*** Exercise input ***

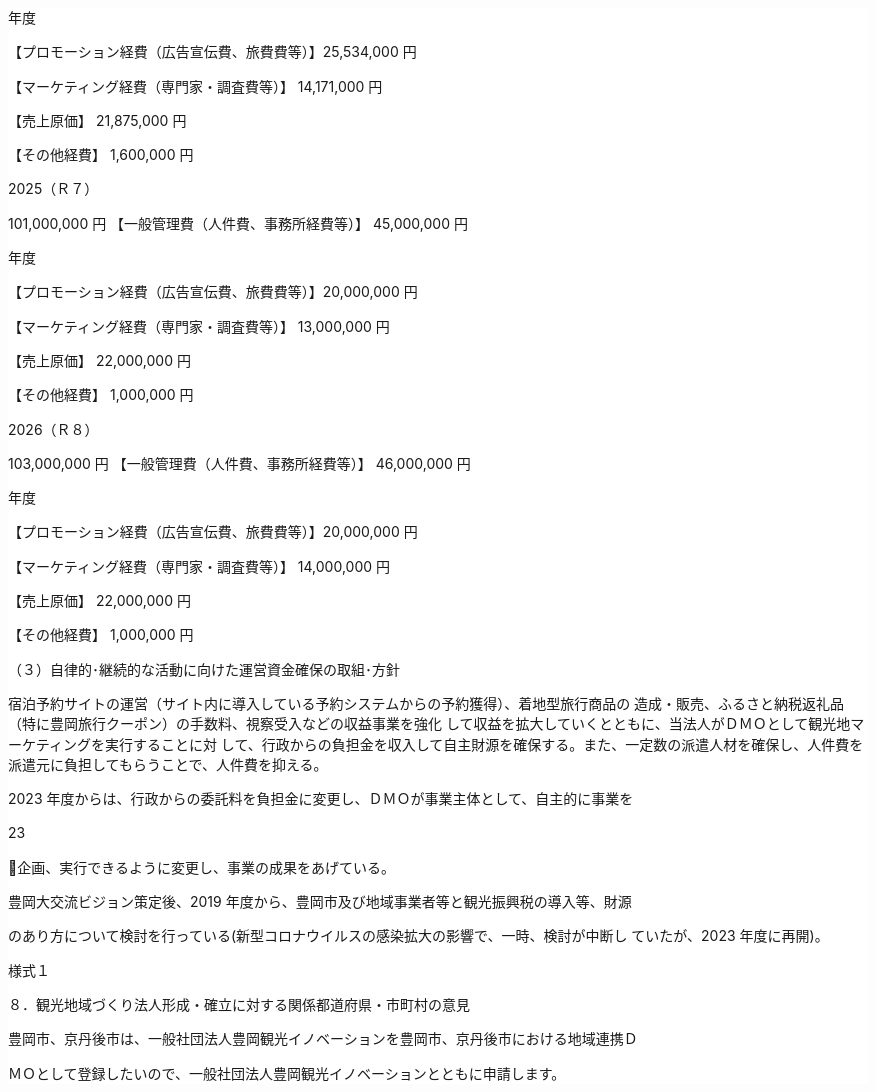 年度

【プロモーション経費（広告宣伝費、旅費費等）】25,534,000 円

【マーケティング経費（専門家・調査費等）】   14,171,000 円

【売上原価】                           21,875,000 円

【その他経費】                          1,600,000 円

2025（Ｒ７）

101,000,000 円  【一般管理費（人件費、事務所経費等）】        45,000,000 円

年度

【プロモーション経費（広告宣伝費、旅費費等）】20,000,000 円

【マーケティング経費（専門家・調査費等）】   13,000,000 円

【売上原価】                           22,000,000 円

【その他経費】                          1,000,000 円

2026（Ｒ８）

103,000,000 円  【一般管理費（人件費、事務所経費等）】        46,000,000 円

年度

【プロモーション経費（広告宣伝費、旅費費等）】20,000,000 円

【マーケティング経費（専門家・調査費等）】   14,000,000 円

【売上原価】                           22,000,000 円

【その他経費】                          1,000,000 円

（３）自律的･継続的な活動に向けた運営資金確保の取組･方針

宿泊予約サイトの運営（サイト内に導入している予約システムからの予約獲得）、着地型旅行商品の
造成・販売、ふるさと納税返礼品（特に豊岡旅行クーポン）の手数料、視察受入などの収益事業を強化
して収益を拡大していくとともに、当法人がＤＭＯとして観光地マーケティングを実行することに対
して、行政からの負担金を収入して自主財源を確保する。また、一定数の派遣人材を確保し、人件費を
派遣元に負担してもらうことで、人件費を抑える。

2023 年度からは、行政からの委託料を負担金に変更し、ＤＭＯが事業主体として、自主的に事業を

23

企画、実行できるように変更し、事業の成果をあげている。

豊岡大交流ビジョン策定後、2019 年度から、豊岡市及び地域事業者等と観光振興税の導入等、財源

のあり方について検討を行っている(新型コロナウイルスの感染拡大の影響で、一時、検討が中断し
ていたが、2023 年度に再開)。

様式１

８．観光地域づくり法人形成・確立に対する関係都道府県・市町村の意見

豊岡市、京丹後市は、一般社団法人豊岡観光イノベーションを豊岡市、京丹後市における地域連携Ｄ

ＭＯとして登録したいので、一般社団法人豊岡観光イノベーションとともに申請します。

***

**How to complete this task:**
Change every "売上原価" in the rows to "仕入原価" and give the rows again with everything else unchanged, leaving out the picture.

**Expected answer:**
 年度

【プロモーション経費（広告宣伝費、旅費費等）】25,534,000 円

【マーケティング経費（専門家・調査費等）】   14,171,000 円

【仕入原価】                           21,875,000 円

【その他経費】                          1,600,000 円

2025（Ｒ７）

101,000,000 円  【一般管理費（人件費、事務所経費等）】        45,000,000 円

年度

【プロモーション経費（広告宣伝費、旅費費等）】20,000,000 円

【マーケティング経費（専門家・調査費等）】   13,000,000 円

【仕入原価】                           22,000,000 円

【その他経費】                          1,000,000 円

2026（Ｒ８）

103,000,000 円  【一般管理費（人件費、事務所経費等）】        46,000,000 円

年度

【プロモーション経費（広告宣伝費、旅費費等）】20,000,000 円

【マーケティング経費（専門家・調査費等）】   14,000,000 円

【仕入原価】                           22,000,000 円

【その他経費】                          1,000,000 円

（３）自律的･継続的な活動に向けた運営資金確保の取組･方針

宿泊予約サイトの運営（サイト内に導入している予約システムからの予約獲得）、着地型旅行商品の
造成・販売、ふるさと納税返礼品（特に豊岡旅行クーポン）の手数料、視察受入などの収益事業を強化
して収益を拡大していくとともに、当法人がＤＭＯとして観光地マーケティングを実行することに対
して、行政からの負担金を収入して自主財源を確保する。また、一定数の派遣人材を確保し、人件費を
派遣元に負担してもらうことで、人件費を抑える。

2023 年度からは、行政からの委託料を負担金に変更し、ＤＭＯが事業主体として、自主的に事業を

23

企画、実行できるように変更し、事業の成果をあげている。

豊岡大交流ビジョン策定後、2019 年度から、豊岡市及び地域事業者等と観光振興税の導入等、財源

のあり方について検討を行っている(新型コロナウイルスの感染拡大の影響で、一時、検討が中断し
ていたが、2023 年度に再開)。

様式１

８．観光地域づくり法人形成・確立に対する関係都道府県・市町村の意見

豊岡市、京丹後市は、一般社団法人豊岡観光イノベーションを豊岡市、京丹後市における地域連携Ｄ

ＭＯとして登録したいので、一般社団法人豊岡観光イノベーションとともに申請します。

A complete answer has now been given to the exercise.